From creating one page to do lists, to establishing multiple-user project management tools, good planning (or lack of) is the number one reason projects succeed or fail
Good planning helps you step through a project to check its viability and capacity to create the change you really want. Poor planning helps you feel organised without any of the big ticket items really being thought through. Here are our top ten tips for successful planning.
Be as clear and concise about the project as you can. Kow what you want to achieve, who you want to achieve it – and why. This is a good place for a values check in.
Speak to your stakeholders and get them invested early. You may need support internally from your organisation, and externally from key target audiences. Get them onside now.

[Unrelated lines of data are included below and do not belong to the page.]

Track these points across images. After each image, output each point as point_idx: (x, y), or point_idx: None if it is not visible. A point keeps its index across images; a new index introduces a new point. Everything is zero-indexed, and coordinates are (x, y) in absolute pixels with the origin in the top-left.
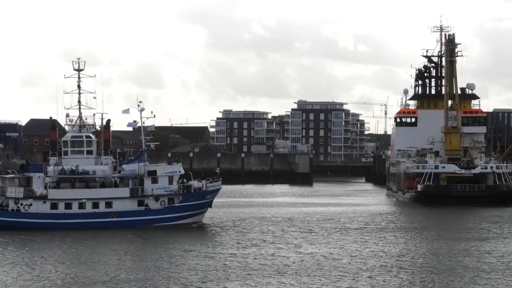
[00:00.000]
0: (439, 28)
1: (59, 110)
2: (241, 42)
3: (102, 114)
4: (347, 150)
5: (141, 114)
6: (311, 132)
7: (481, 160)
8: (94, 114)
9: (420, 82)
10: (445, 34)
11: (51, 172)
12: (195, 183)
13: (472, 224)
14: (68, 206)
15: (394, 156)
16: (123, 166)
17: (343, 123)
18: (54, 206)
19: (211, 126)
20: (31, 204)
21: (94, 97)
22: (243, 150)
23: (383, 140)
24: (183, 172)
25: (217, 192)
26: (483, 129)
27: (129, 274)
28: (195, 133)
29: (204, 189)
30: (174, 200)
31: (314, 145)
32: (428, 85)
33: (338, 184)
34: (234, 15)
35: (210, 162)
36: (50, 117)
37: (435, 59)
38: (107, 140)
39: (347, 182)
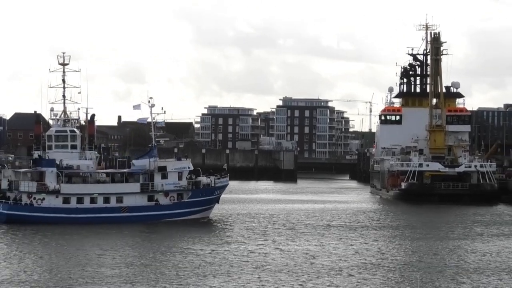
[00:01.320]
0: (424, 26)
1: (43, 105)
2: (226, 39)
3: (86, 108)
4: (332, 147)
5: (151, 110)
6: (296, 129)
7: (465, 158)
8: (78, 109)
9: (405, 80)
10: (430, 33)
11: None
12: (204, 179)
13: (455, 223)
14: (80, 200)
15: (379, 154)
16: (133, 161)
17: (328, 120)
18: (66, 200)
19: (196, 122)
20: (44, 199)
21: (79, 92)
22: (228, 146)
23: (367, 137)
24: (192, 168)
25: (224, 188)
26: (467, 128)
27: (111, 270)
28: (180, 129)
29: (213, 185)
30: (183, 195)
31: (298, 142)
32: (413, 83)
33: (322, 181)
34: (219, 12)
35: (195, 158)
36: (35, 111)
37: (420, 57)
38: (91, 134)
39: (331, 179)
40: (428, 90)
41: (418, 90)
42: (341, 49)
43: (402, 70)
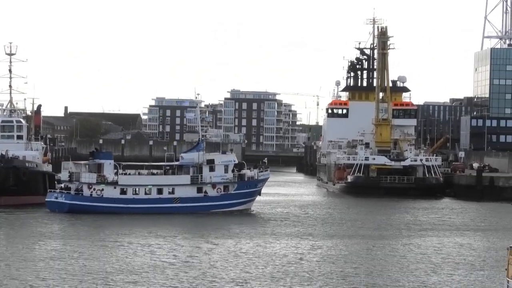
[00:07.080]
0: (372, 20)
1: None
2: (176, 30)
3: (33, 99)
4: (279, 140)
5: (197, 105)
6: (244, 122)
7: (410, 152)
8: (25, 99)
9: (352, 74)
10: (377, 27)
11: None
12: (248, 172)
13: (398, 216)
14: (135, 191)
15: (325, 147)
16: (182, 154)
17: (276, 113)
18: (123, 191)
19: (144, 114)
20: (103, 189)
21: (26, 82)
22: (175, 138)
23: (314, 131)
24: (237, 161)
25: (266, 180)
26: (413, 122)
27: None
28: (128, 120)
29: (256, 178)
30: (229, 187)
31: (246, 134)
32: (360, 77)
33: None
34: (171, 2)
35: (142, 150)
36: None
37: (367, 51)
38: (37, 125)
39: (278, 172)
40: (374, 84)
41: (365, 84)
42: (290, 41)
43: (349, 64)
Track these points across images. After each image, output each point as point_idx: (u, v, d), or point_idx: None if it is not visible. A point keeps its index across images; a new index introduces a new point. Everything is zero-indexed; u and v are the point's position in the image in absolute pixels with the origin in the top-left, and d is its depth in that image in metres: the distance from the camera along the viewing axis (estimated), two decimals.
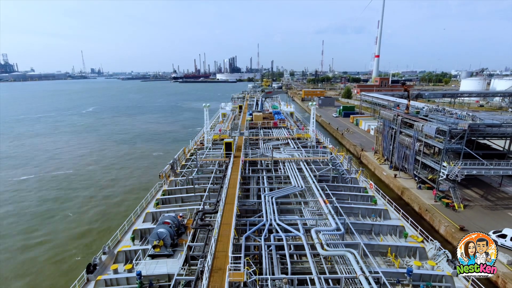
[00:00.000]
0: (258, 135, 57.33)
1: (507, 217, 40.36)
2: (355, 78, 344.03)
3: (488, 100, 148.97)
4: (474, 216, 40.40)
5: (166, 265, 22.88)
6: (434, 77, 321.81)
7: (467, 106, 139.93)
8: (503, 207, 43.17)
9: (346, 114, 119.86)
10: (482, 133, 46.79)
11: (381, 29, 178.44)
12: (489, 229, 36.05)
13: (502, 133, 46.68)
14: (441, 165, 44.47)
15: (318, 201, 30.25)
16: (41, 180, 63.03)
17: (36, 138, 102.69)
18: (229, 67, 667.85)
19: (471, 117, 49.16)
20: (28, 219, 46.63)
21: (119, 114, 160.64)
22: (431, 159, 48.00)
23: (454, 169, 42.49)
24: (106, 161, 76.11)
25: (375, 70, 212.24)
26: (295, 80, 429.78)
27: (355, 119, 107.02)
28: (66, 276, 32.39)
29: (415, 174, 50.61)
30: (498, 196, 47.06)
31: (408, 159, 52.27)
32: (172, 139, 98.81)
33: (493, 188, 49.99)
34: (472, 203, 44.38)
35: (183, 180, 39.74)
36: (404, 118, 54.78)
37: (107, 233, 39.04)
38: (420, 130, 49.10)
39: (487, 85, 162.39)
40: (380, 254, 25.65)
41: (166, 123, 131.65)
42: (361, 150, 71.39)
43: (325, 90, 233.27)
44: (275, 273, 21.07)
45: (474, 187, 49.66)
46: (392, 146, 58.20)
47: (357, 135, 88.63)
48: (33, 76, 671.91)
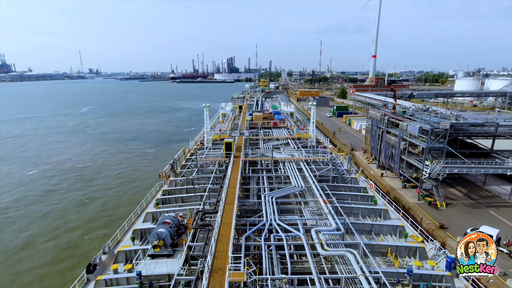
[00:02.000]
0: (258, 135, 57.31)
1: (488, 215, 40.64)
2: (352, 79, 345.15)
3: (481, 100, 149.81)
4: (455, 214, 40.70)
5: (166, 265, 22.89)
6: (431, 77, 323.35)
7: (461, 106, 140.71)
8: (485, 205, 43.53)
9: (339, 114, 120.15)
10: (466, 132, 47.18)
11: (377, 29, 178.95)
12: (469, 226, 36.38)
13: (485, 132, 47.02)
14: (424, 164, 44.81)
15: (318, 201, 30.24)
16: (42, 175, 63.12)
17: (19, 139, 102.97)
18: (227, 67, 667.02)
19: (455, 117, 49.24)
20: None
21: (112, 116, 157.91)
22: (415, 158, 48.31)
23: (436, 168, 42.74)
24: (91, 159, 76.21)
25: (371, 70, 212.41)
26: (293, 80, 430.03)
27: (348, 119, 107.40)
28: None
29: (401, 173, 50.94)
30: (481, 194, 47.44)
31: (394, 158, 52.73)
32: (159, 140, 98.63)
33: (477, 186, 50.34)
34: (455, 201, 44.74)
35: (183, 180, 39.74)
36: (390, 118, 55.12)
37: (107, 234, 39.06)
38: (404, 130, 49.48)
39: (481, 85, 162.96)
40: (380, 254, 25.65)
41: (156, 123, 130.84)
42: (350, 149, 71.60)
43: (321, 90, 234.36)
44: (275, 273, 21.06)
45: (459, 185, 50.04)
46: (379, 146, 58.66)
47: (349, 135, 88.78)
48: (30, 76, 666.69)
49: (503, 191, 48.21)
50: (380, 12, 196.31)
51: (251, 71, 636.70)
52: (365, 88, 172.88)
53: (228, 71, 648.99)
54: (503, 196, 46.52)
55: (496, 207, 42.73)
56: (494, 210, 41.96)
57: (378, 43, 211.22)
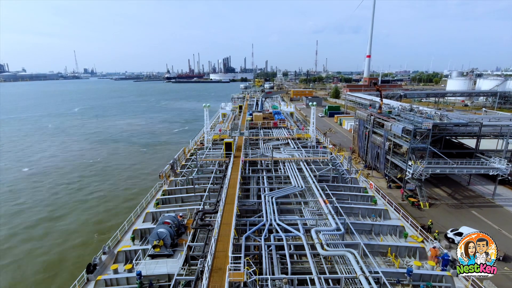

Get communications/marketing involved early. They can help set the tone for your messaging, and make sure that messaging goes out to the right people at the right time. Build it and they will come is not necessarily the answer – it takes forward planning and drip feeding of information.
Complete a proper business case analysis of your project, including a risk management assessment. You want costs, needs and risks – and to be able to place these against your project and organisation’s stated goals.
Who is really going to do what. Assign responsibilities for every part of the project, including staffing and risk management tasks. Put a mentor or project sponsor in place. Don’t underestimate your resource needs.
Set your bigger goals (outcomes) and break the measurable actions (outputs) required to complete them into smaller chunks. Chunking makes the tasks more manageable. Assign responsibilities and set the reporting mechanisms in place.
Establish a proper tool for reporting – whether it’s a regular WIP (work in progress) meeting with the key players, a checklist of timelines or written reports to your senior management.
Set realistic timelines, and add in some flexibility. For example, allow time for the key stakeholders to approve artwork and any required changes to be made before the printing dates. Work backwards from key dates.
Embed reviewing as part of your reporting process. Evaluate, review, provide meaningful feedback and use it.
Measure against your goals and outputs. Collect data – before and after the project or program. If you cannot measure your goals and outputs then you cannot know if the project has achieved what you wanted. Just finishing the project is not a measure of success.